2.4.5. Préparation au vicariat apostolique de Beni (1934-1938)

L`érection de Beni en mission indépendante stimula le zèle apostolique des missionnaires assomptionnistes. Il furent encouragés par la visite de leur Supérieur général, le Père Gervais Quénard venu au Congo pour un séjour de deux mois (04 novembre 1935-03 janvier 1936) durant lequel il s'intéressa aux œuvres réalisées et projetées par les missionnaires, leur prêcha une retraite annuelle.

Il vint aussi avec un groupe de trois missionnaires et des ânes qui faciliteraient les randonnées apostoliques des religieux dans les brousses. Ces présences furent ressenties par les missionnaires comme un appel á de nouvelles conquêtes stimulées par l`arrivée successive de deux groupes de nouveaux missionnaires en novembre et en décembre 1934.
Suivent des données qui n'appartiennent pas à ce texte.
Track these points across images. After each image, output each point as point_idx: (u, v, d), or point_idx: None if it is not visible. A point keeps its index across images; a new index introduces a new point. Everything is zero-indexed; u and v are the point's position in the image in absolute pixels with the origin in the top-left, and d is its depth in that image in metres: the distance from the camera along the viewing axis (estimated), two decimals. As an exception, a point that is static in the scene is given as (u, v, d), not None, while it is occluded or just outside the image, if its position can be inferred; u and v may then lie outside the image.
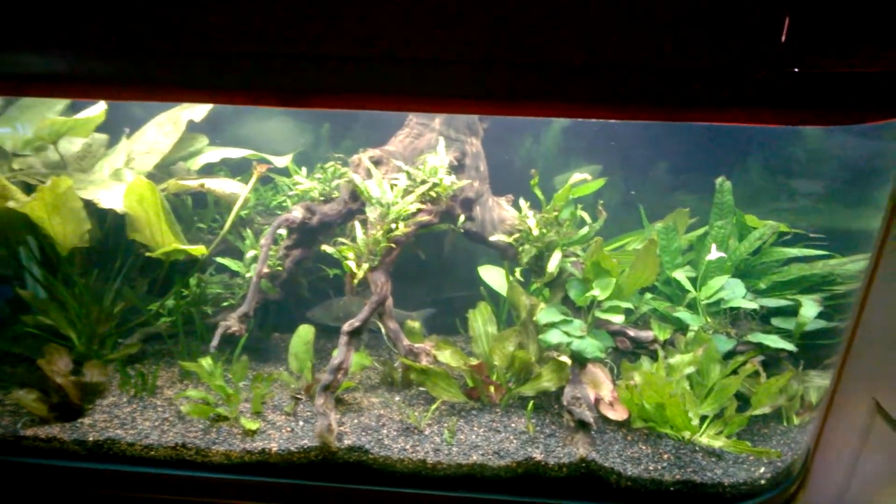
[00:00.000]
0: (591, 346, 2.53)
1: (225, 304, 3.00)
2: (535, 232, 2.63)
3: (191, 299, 2.93)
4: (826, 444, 2.59)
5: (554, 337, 2.55)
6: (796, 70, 1.63)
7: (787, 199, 3.14)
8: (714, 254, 2.72)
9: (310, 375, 2.75)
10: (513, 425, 2.58)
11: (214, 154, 3.06)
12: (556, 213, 2.65)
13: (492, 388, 2.70)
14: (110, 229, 2.96)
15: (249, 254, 2.93)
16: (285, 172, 3.18)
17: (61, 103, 2.87)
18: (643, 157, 3.22)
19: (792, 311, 2.74)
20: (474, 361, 2.64)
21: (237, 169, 3.23)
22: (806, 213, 3.06)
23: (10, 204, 2.45)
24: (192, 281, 2.92)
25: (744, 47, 1.58)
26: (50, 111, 2.86)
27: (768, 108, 1.73)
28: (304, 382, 2.77)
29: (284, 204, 3.13)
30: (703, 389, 2.60)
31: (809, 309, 2.65)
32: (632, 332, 2.73)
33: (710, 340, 2.60)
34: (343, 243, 2.61)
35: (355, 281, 2.50)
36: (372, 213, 2.59)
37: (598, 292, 2.60)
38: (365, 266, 2.51)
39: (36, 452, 2.48)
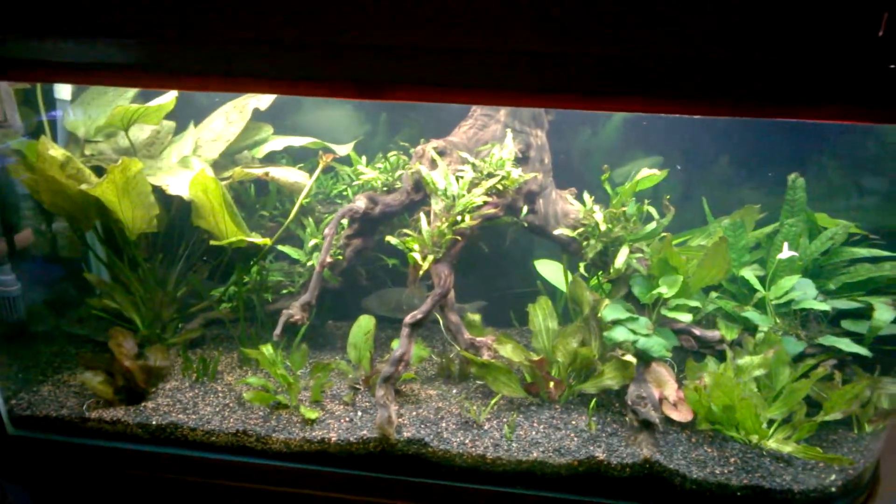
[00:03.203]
0: (657, 344, 2.48)
1: (284, 291, 3.02)
2: (603, 227, 2.57)
3: (252, 286, 2.95)
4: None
5: (620, 334, 2.50)
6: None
7: (857, 196, 3.02)
8: (786, 252, 2.63)
9: (368, 366, 2.75)
10: (573, 423, 2.55)
11: (278, 143, 3.06)
12: (623, 209, 2.59)
13: (551, 384, 2.66)
14: (175, 215, 3.00)
15: (310, 242, 2.94)
16: (345, 161, 3.17)
17: (132, 91, 2.90)
18: (705, 150, 3.13)
19: (863, 314, 2.65)
20: (536, 357, 2.61)
21: (296, 157, 3.24)
22: (874, 211, 2.95)
23: (83, 187, 2.48)
24: (254, 269, 2.93)
25: (839, 42, 1.53)
26: (120, 98, 2.89)
27: (863, 105, 1.67)
28: (362, 372, 2.77)
29: (345, 193, 3.12)
30: (770, 392, 2.53)
31: (884, 312, 2.56)
32: (697, 332, 2.66)
33: (780, 342, 2.53)
34: (407, 234, 2.59)
35: (420, 273, 2.48)
36: (437, 204, 2.56)
37: (665, 290, 2.54)
38: (430, 258, 2.49)
39: (100, 434, 2.54)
Dès son retour en Europe, le Père Gervais Quénard publia son livre, Le Miracle des Églises noires. Il trouva un écho favorable auprès du pape Pie XI qui demanda la publication de son entretien avec le Père général dans l'Osservatore romano du 26 décembre 1936. Cette propagande missionnaire sur le Congo renforça par ailleurs l'enthousiasme de onze nouveaux missionnaires assomptionnistes.

Cette équipe masculine fut renforcée par l'arrivée du premier groupe missionnaire des Oblates de l'Assomption fondée en 1865 accueillies à Beni le 23 décembre 1935 où elles se mirent aussitôt au service de l'émancipation de la femme congolaise par l'instruction chrétienne et scolaire; s'engagèrent dans les œuvres sociales en soulageant les malades dans les dispensaires, en se souciant des orphelins, des lépreux, et en fondant des ouvroirs, des foyers sociaux, et des centre d'alphabétisation.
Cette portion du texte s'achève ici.